You get the feeling Big Roy needs a good cry and a hug to help him find out where the defensive anchor for the Pacers went.

The only problem is that when you go to wrap your arms around him, he’s not there . . . because he’s fallen on the floor from just the idea that contact was coming.

In the last year of his contract, Hibbert got a fresh start with the Lakers after being dealt from the Pacers where he had enjoyed his best years, including the 2012-2013 season when he averaged 12.8 pints, 8.8 rebounds, and 2 blocks per game.  Surely, he would be an improvement in the middle given that in 2014-2015, the only Laker to average even one block per game was Ed Davis, who had left for the Trailblazers in the offseason, and no Laker averaged eight or more rebounds per game.

With 12 points, 10 rebounds, 4 assists, and 2 blocks in his first game of the season, and 5 more blocks the next, it looked like Hibbert’s game had been reshaped to what it once was when he was an Eastern Conference All-Star.  Unfortunately, the games that followed proved that not even the Kardashian’s plastic surgeons could reshape Roy.

Per game, Hibbert averaged a dismal 5.9 points, 4.9 rebounds, and 1.4 blocks.  A man standing seven feet and two inches should be able to get more rebounds and blocks each game just by putting his arms straight up in the air under the basket.

The Lakers intended Hibbert to be the rim-protector the team had long been lacking, yet he had the worst defensive win share total since his rookie season.

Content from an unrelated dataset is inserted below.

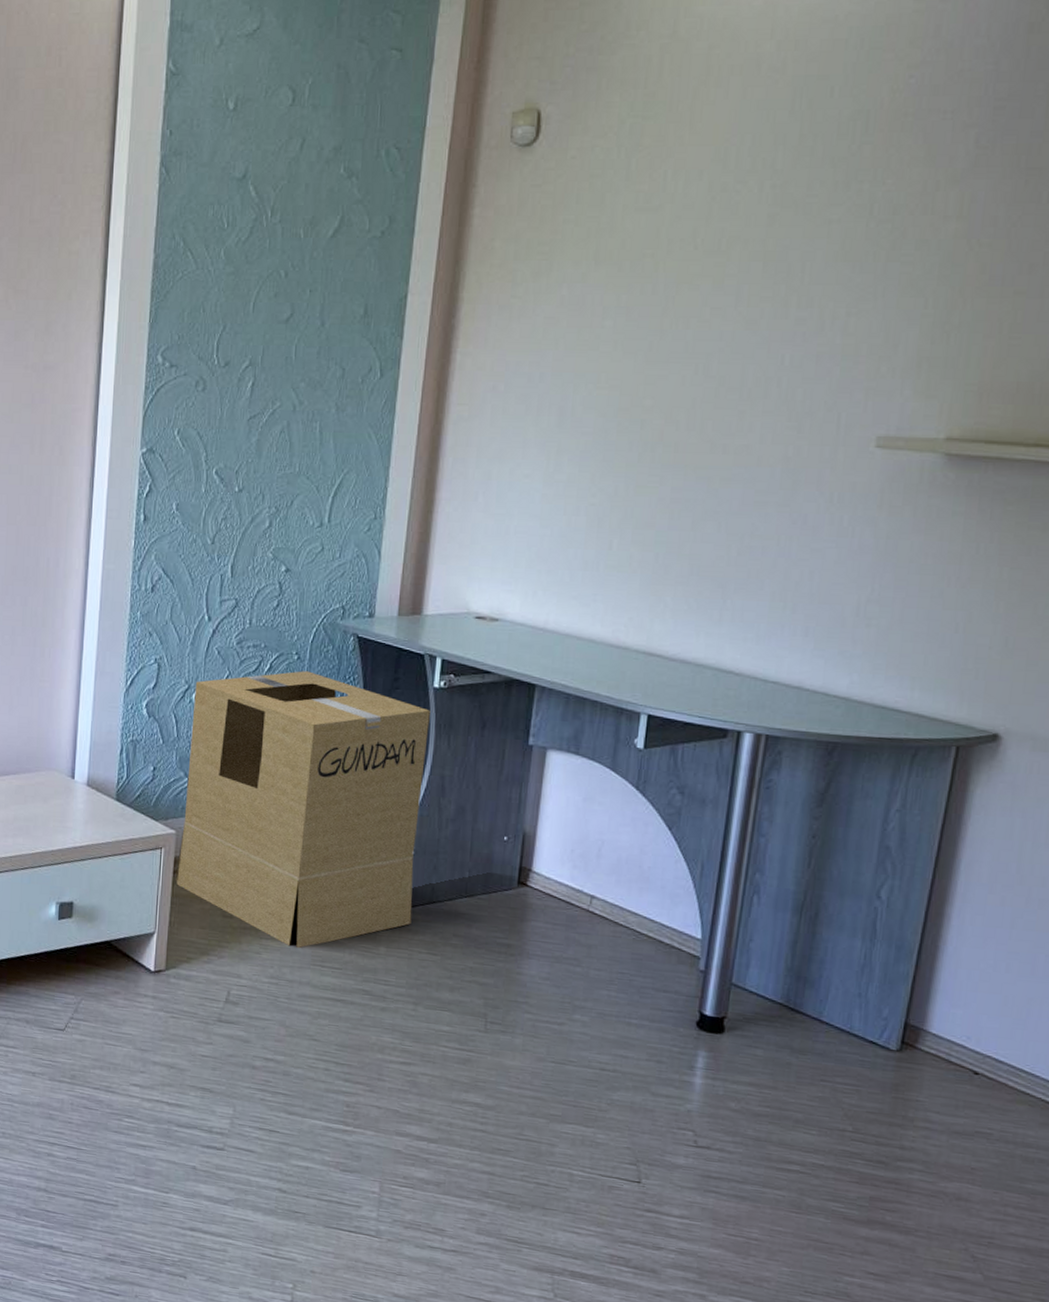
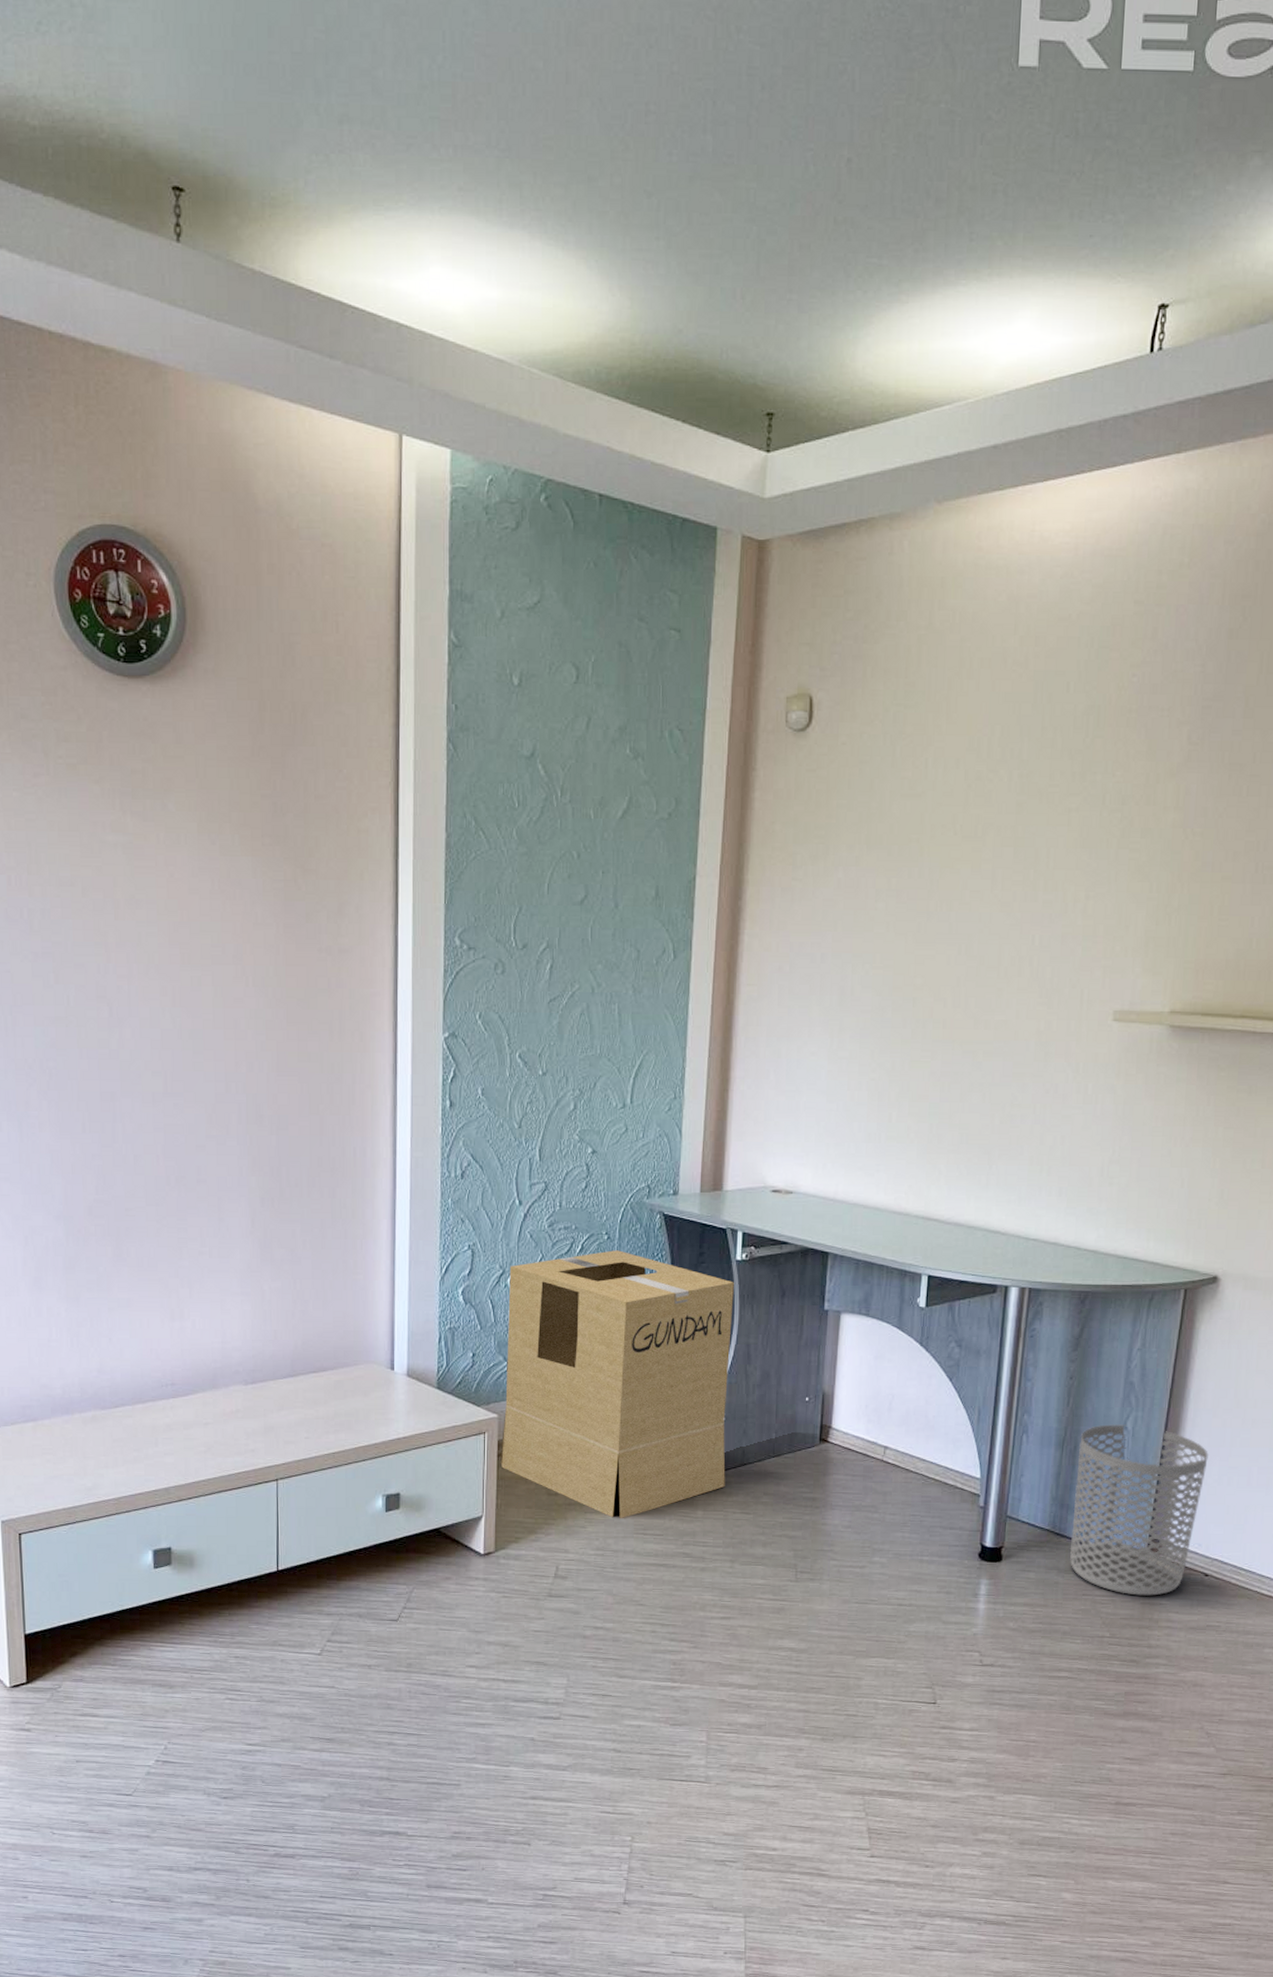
waste bin: none [806,891,982,1091] -> present [1070,1424,1208,1596]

It’s clear that Hibbert has never been the same since his dramatic decline in the 2013-2014 NBA Playoffs.  Many people might suggest that Hibbert’s decreased production is simply the result of an evolving league where large lumbering centers are going the way of the dinosaurs.  The problem with that theory is that it would necessarily suggest then that Hibbert would have fared better against teams with similarly sized centers.

But the data reveals that he did not.

By example, in four games against seven-footer Steven Adams of the Thunder, Hibbert put up 2 points and grabbed 3 rebounds, 4 points and 1 rebound, 2 points and 3 rebounds, and 8 points and 2 rebounds, respectively.

In two games against seven-footer Marcin Gortat of the Wizards, Hibbert scored 2 points and grabbed 5 rebounds, and 2 points and 3 rebounds, respectively.

In other words, against other traditional big men, Hibbert essentially put up worse numbers than his season averages.

With that in mind, it becomes apparent that the league is not entirely done with the big man, it’s just done with this big man for now.

Areas of Improvement:  Playing monsters and aliens in film and television, because that may be the only work available for a man of his stature that can’t protect the paint.

Future with the Lakers:  None.  With the acquisition of Hibbert, the Lakers played the low risk, high reward game knowing that if he was a bust, the team would still enjoy substantial cap room once his $15.5 million dollar contract came off the books at the end of the year.